The defining controversy is the unresolved Kuno translocation. Despite the Supreme Court's 2013 directive, no Asiatic lions have been moved to Madhya Pradesh; instead, Kuno-Palpur was repurposed to receive African cheetahs under Project Cheetah from September 2022, a decision conservation scientists have criticised as displacing the lion-recovery mandate. Gujarat's reluctance is attributed to political ownership of the lion as state emblem and to scientific debate over genetic bottleneck risk, since the entire population descends from a small founder stock and exhibits low genetic diversity. The 2018 CDV outbreak underscored that a single epidemic could devastate a geographically concentrated population, lending urgency to the second-home argument that remains stalled.

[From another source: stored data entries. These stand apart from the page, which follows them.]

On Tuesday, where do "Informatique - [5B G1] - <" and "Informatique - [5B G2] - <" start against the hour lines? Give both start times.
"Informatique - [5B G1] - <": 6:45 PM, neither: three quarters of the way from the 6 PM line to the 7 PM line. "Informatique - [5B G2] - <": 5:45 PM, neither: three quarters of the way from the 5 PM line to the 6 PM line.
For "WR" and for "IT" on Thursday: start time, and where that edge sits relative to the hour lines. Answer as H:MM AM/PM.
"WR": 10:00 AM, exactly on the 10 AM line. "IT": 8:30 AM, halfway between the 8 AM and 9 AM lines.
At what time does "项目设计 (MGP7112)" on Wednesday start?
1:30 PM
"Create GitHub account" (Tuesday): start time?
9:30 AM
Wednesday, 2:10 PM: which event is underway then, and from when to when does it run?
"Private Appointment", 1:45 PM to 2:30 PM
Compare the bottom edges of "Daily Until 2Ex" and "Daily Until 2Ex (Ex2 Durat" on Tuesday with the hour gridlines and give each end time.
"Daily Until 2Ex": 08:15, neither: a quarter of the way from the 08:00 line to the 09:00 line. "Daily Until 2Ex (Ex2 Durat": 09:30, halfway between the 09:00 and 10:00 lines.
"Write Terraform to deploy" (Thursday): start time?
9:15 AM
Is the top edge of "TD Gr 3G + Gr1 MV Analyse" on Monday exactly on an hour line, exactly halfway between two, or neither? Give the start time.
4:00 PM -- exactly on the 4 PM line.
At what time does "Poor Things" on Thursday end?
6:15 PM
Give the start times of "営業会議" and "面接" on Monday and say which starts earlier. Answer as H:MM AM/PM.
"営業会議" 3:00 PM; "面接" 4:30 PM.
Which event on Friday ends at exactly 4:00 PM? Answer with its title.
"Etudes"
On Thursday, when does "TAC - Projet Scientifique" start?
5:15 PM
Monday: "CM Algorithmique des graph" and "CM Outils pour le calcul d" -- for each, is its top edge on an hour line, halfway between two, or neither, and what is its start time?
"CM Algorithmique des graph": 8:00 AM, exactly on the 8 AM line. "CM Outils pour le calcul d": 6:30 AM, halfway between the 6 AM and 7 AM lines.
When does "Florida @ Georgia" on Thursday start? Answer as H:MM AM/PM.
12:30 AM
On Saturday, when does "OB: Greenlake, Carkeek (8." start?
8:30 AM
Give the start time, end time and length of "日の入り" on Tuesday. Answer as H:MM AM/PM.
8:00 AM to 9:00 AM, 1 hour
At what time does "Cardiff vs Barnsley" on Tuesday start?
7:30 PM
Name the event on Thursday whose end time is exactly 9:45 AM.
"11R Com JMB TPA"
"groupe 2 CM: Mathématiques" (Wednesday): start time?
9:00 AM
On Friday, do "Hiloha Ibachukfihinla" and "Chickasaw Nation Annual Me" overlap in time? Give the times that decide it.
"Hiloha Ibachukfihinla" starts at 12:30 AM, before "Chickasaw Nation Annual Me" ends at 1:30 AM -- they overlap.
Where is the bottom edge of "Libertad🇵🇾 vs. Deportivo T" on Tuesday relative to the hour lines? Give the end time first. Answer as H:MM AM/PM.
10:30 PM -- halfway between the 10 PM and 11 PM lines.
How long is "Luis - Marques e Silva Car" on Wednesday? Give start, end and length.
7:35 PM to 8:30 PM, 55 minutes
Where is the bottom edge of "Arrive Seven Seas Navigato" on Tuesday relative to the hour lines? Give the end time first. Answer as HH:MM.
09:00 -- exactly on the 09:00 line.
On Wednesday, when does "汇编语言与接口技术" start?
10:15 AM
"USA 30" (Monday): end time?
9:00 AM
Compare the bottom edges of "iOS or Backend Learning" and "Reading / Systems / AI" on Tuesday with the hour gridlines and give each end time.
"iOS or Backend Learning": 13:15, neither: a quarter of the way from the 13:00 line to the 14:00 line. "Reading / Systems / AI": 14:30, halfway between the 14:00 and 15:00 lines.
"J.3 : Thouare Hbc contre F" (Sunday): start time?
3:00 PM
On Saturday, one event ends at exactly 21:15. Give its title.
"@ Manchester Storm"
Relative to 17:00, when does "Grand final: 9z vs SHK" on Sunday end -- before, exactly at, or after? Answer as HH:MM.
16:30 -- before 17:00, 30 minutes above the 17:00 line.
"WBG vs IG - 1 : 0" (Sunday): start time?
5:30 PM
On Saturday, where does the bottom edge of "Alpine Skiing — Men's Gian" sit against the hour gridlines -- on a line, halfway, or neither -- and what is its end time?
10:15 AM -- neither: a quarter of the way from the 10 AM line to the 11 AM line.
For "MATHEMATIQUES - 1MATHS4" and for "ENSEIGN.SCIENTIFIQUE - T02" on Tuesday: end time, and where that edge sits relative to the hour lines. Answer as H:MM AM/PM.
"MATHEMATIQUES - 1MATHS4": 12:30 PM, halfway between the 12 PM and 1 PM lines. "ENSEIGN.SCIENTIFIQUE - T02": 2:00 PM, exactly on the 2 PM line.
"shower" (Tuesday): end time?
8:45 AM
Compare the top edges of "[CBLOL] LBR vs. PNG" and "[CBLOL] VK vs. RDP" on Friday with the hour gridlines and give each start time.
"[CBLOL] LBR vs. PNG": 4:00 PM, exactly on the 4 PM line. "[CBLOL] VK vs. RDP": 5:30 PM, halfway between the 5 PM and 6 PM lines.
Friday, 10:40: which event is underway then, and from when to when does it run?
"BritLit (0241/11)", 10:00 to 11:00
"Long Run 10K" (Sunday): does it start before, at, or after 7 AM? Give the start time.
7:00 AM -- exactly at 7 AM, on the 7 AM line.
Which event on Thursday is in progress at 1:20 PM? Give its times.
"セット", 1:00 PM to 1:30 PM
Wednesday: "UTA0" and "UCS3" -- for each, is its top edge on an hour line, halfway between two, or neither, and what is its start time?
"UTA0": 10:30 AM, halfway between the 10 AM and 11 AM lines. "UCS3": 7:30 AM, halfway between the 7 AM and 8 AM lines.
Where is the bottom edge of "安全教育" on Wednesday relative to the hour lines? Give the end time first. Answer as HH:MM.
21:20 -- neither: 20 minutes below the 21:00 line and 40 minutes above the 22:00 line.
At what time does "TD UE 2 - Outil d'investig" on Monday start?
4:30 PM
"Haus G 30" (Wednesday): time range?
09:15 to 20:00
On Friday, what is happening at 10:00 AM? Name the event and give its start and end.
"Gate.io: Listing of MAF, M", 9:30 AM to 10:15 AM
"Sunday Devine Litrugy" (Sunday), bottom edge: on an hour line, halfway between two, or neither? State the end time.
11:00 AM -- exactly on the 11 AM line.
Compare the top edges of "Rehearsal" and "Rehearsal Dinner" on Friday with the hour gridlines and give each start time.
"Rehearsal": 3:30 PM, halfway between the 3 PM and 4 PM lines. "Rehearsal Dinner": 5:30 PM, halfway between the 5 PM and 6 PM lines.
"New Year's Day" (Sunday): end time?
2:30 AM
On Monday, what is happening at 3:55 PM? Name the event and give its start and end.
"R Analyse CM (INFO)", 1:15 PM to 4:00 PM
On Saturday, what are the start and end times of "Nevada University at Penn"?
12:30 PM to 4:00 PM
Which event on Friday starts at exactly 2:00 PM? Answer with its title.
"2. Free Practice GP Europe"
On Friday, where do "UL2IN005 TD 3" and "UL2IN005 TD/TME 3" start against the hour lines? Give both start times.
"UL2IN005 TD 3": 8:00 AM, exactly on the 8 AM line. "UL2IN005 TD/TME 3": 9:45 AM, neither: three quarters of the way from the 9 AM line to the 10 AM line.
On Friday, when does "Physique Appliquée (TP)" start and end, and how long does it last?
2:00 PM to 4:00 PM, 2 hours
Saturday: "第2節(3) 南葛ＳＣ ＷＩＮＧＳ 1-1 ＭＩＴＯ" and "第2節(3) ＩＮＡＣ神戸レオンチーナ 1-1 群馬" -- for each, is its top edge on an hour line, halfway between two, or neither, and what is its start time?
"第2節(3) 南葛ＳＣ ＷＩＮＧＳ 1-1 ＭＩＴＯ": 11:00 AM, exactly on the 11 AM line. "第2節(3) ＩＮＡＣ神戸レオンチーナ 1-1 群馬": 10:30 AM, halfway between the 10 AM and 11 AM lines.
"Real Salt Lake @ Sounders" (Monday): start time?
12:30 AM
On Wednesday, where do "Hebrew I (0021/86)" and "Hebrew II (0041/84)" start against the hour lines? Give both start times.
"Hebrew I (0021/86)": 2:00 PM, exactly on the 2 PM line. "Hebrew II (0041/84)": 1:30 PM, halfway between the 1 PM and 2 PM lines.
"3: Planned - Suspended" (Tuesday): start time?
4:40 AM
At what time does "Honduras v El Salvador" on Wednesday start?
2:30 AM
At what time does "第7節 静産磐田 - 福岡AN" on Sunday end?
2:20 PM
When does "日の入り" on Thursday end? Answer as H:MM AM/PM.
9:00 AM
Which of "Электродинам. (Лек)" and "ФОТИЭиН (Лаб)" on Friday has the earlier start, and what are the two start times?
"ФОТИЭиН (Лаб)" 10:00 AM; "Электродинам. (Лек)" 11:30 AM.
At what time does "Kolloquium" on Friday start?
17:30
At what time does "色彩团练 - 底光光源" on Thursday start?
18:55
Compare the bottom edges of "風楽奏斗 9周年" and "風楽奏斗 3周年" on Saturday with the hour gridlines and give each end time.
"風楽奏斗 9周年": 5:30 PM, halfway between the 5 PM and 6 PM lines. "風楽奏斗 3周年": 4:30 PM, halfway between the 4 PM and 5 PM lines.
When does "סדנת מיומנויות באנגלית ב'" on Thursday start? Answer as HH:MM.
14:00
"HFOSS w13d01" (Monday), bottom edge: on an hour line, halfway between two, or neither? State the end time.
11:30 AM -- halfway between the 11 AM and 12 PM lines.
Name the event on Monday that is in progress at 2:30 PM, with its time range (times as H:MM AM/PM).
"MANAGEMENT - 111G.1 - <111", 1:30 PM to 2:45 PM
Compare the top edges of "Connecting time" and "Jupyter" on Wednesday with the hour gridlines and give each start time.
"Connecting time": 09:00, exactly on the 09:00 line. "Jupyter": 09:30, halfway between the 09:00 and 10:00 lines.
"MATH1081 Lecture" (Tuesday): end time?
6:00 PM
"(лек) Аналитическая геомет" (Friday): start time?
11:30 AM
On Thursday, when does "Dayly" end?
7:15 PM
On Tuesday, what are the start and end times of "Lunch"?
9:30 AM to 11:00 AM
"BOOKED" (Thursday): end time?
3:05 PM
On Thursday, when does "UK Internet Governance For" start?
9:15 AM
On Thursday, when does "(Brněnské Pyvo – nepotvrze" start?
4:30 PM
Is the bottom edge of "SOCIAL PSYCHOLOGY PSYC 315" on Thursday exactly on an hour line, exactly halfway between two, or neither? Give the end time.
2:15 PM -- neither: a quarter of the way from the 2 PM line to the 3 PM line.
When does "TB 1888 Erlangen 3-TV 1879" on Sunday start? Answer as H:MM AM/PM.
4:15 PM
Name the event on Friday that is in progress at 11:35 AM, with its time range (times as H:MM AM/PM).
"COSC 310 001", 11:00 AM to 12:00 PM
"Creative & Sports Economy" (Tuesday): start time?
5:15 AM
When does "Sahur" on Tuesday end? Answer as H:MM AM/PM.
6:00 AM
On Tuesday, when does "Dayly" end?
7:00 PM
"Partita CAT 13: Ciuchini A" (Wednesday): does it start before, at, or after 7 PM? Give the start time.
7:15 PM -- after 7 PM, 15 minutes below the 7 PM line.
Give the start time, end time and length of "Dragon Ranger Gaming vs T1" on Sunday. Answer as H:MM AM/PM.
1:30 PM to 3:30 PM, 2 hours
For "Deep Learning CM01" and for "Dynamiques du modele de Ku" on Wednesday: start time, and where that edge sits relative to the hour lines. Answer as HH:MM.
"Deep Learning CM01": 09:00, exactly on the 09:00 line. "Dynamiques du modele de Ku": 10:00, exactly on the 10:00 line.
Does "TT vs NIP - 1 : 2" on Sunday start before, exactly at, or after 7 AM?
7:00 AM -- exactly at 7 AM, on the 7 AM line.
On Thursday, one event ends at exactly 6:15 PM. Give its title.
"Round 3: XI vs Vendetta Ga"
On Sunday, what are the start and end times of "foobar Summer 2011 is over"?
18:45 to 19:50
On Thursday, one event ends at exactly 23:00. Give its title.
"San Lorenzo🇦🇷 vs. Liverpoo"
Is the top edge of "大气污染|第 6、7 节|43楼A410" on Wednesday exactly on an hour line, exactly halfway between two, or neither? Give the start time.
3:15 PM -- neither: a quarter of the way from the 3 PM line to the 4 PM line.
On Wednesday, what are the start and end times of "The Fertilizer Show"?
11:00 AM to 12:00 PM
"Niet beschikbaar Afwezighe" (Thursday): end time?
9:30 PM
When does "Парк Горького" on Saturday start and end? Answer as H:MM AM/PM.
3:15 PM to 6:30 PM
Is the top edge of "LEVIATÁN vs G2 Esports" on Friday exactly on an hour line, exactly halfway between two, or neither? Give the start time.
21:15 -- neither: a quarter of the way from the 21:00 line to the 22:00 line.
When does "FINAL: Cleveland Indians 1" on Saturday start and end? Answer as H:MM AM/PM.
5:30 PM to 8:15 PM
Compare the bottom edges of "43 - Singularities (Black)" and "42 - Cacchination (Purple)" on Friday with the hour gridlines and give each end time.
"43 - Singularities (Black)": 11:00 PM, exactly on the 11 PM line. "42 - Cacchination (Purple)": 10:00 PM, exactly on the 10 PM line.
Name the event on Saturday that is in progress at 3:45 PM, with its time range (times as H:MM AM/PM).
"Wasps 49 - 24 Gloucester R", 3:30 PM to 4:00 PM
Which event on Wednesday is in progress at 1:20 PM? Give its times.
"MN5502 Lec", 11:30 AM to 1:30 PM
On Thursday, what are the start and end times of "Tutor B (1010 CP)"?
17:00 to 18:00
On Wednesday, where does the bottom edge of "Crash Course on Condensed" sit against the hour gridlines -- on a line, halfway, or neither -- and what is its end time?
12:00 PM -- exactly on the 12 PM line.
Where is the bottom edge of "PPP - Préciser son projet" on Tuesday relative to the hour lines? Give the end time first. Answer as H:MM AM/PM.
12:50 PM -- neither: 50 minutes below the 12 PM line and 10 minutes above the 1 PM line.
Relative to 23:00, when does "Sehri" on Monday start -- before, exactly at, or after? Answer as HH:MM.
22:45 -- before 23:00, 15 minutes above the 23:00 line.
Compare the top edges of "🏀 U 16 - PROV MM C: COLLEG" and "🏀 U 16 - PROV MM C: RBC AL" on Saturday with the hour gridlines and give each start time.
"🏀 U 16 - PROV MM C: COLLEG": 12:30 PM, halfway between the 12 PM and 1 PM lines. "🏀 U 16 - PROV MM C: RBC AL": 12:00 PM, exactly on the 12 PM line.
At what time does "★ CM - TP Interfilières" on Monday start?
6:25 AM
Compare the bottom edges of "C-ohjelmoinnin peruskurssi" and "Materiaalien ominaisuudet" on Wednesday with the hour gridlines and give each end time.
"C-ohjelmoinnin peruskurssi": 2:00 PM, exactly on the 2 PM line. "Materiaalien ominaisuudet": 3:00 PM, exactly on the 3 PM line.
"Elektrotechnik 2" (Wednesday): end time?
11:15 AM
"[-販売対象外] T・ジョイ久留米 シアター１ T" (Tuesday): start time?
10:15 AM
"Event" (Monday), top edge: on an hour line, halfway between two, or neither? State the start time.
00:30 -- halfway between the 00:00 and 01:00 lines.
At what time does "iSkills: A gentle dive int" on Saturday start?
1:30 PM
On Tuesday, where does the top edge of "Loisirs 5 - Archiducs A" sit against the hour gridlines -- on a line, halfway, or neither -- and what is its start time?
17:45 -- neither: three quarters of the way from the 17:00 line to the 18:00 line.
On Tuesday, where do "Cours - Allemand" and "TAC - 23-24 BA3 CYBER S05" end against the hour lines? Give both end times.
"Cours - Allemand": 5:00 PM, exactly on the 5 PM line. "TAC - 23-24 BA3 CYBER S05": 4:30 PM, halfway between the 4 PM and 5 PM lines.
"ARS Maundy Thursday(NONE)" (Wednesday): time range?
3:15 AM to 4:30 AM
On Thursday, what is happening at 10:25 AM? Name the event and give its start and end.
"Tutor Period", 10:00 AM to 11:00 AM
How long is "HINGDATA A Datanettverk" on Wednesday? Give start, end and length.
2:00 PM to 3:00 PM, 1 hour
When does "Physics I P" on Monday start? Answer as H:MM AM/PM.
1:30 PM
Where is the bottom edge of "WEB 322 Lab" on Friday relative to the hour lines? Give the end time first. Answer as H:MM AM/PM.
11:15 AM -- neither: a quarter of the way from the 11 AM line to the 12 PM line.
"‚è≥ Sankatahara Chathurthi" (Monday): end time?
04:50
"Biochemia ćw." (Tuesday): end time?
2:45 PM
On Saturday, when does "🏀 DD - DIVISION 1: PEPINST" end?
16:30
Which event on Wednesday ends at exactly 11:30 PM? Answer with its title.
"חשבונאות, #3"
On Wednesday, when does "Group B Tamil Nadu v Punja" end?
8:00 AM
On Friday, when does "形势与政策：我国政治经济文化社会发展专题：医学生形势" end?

For the practitioner—whether a civil-service aspirant addressing General Studies Paper III, an environment-desk officer, or a conservation policy analyst—Project Lion exemplifies the tension between federalism and species recovery, the limits of scheme-based versus statutory conservation, and the science of metapopulation management. It is a recurring case study in questions on flagship species, the precautionary principle, and human-wildlife conflict in shared landscapes. Understanding its mechanics, its divergence from Project Tiger's statutory model, and the Kuno deadlock equips the analyst to assess India's broader biodiversity governance and its compliance with commitments under the Convention on Biological Diversity and the IUCN's species-recovery standards.
Example
In May 2025 the Gujarat Forest Department announced that the Asiatic lion census had recorded 891 individuals across Saurashtra, a figure cited by the MoEFCC as evidence of Project Lion's habitat-expansion progress.
Frequently asked questions
Project Tiger (1973) operates through the statutory National Tiger Conservation Authority and a tiger-reserve network created under Section 38 of the Wild Life (Protection) Act, 1972. Project Lion has no equivalent statutory body and functions as a budget-funded scheme under the MoEFCC and the Gujarat Forest Department.